ANTIFILO. Non vuo' piú legger per non morirmi affatto de disperazione. Ma io vuo' leggerla solo per morire: a chi vive senza speranza, la morte sola gli è medicina.—«… Dicovi che voi stesso sète cagione del vostro male, voi stesso la fucina de' vostri strali, voi stesso tessete fallacie, inganni e vani pensieri d'ingannar voi stesso. Tu dici che t'ho innamorato con la vista; tu ben sai che ti ho sempre scacciato con ogni mostra di sdegno. Se tu con la speranza hai sempre ravvivato le tue fiamme, ed io te l'ho sempre incenerite con odi, repulse ed ogni sorte de dispreggio: e perché dunque non disenganni te stesso?…».—Ed io posso legger questo e non morire? O parole uscite da' piú profondi luoghi del centro! O Lardone, e nel regno d'Amore trovasi piú gran mostro?
LARDONE. Veramente mostro di crudeltate! Finite pure.
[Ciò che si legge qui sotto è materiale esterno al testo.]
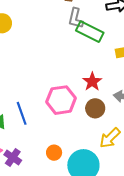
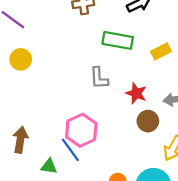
gray L-shape: (76, 18) -> (99, 78), moved
pink hexagon: (61, 100) -> (81, 130), moved

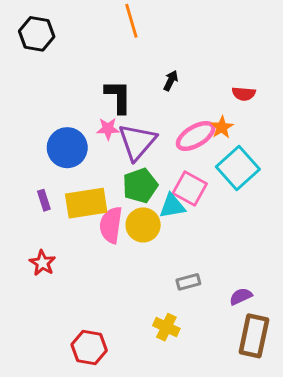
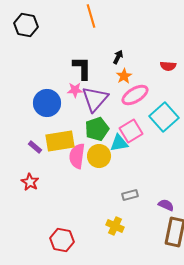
orange star: (222, 127) -> (124, 76), moved
pink square: (190, 189) -> (131, 131), turned 30
purple rectangle: (44, 200) -> (35, 147), moved, turned -32
purple semicircle: (241, 296) -> (166, 205), turned 49

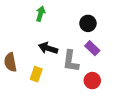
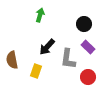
black arrow: (48, 48) -> (47, 47), turned -66

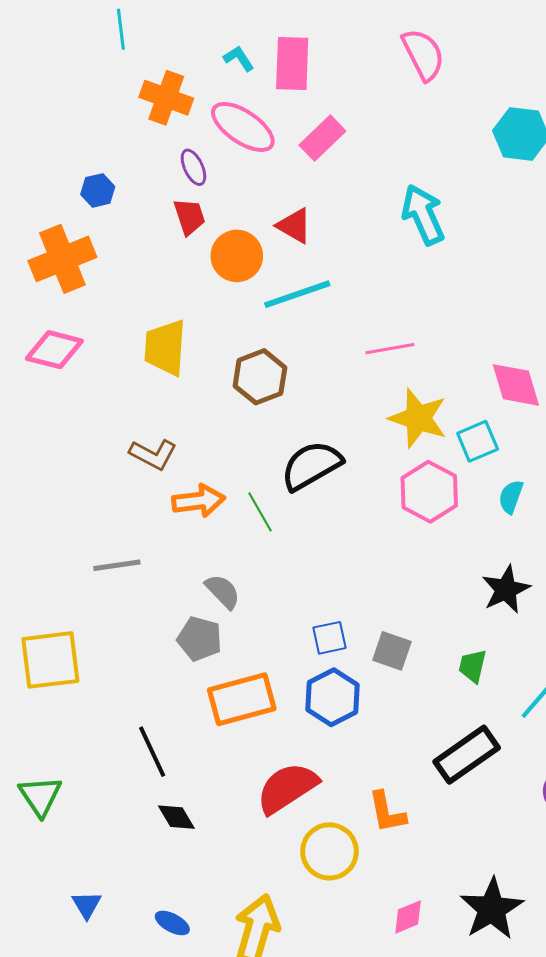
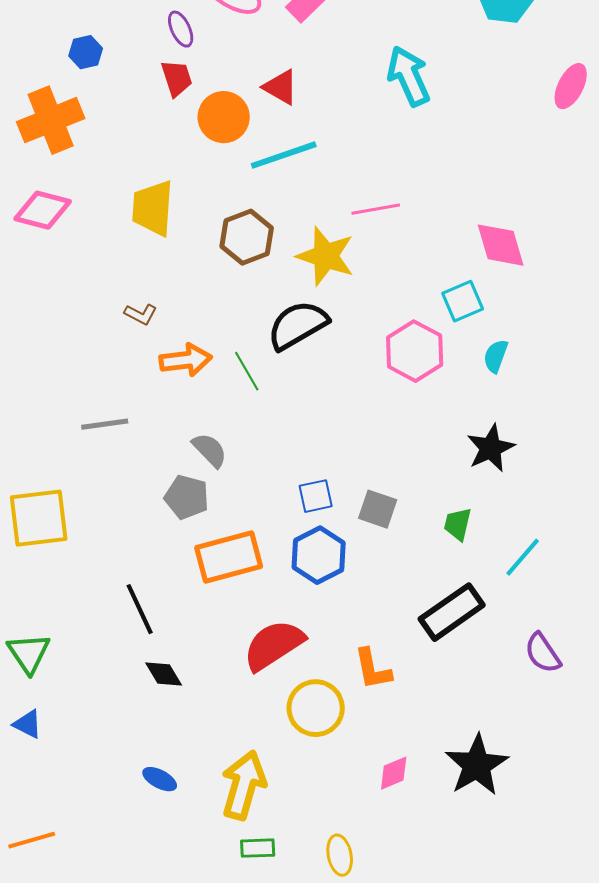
yellow star: (418, 418) -> (326, 256), moved
brown L-shape: (153, 454) -> (141, 314), size x0.7
blue triangle: (87, 905) -> (28, 724), moved, turned -32

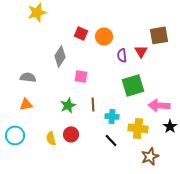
ANTIFILO. «… Dite che son bellissima, che la mia beltá vi trasse a mirarmi e che d'allora in qua Amor si fe' signore e tiranno del vostro cuore; e che amando me, io obbligata sono a riamarvi. Se la mia bellezza v'ha spinto ad amarmi, non per questo io debbo amarvi; perché se voi non parete bello agli occhi miei, e se l'amore è atto della libera volontá né si lascia sforzare, come posso io sforzar me stessa ad amarvi? Amisi o per elezione o per destino, io né per l'uno né per l'altro posso amarvi; e tanto è amare alcuno contra la sua volontá e contro il tenor del Cielo, quanto camminar per un mar periglioso con venti contrari, senza sarte e senza vele, perché alfin doppo varie tempeste si truovi sommerso in un golfo di pene e de' suoi sproporzionati e disordinati desidèri…».—O che parole magiche e funeste, o tirannia d'amor non mai piú intesa!
LARDONE. Certo, che dovreste odiarla quanto l'amate.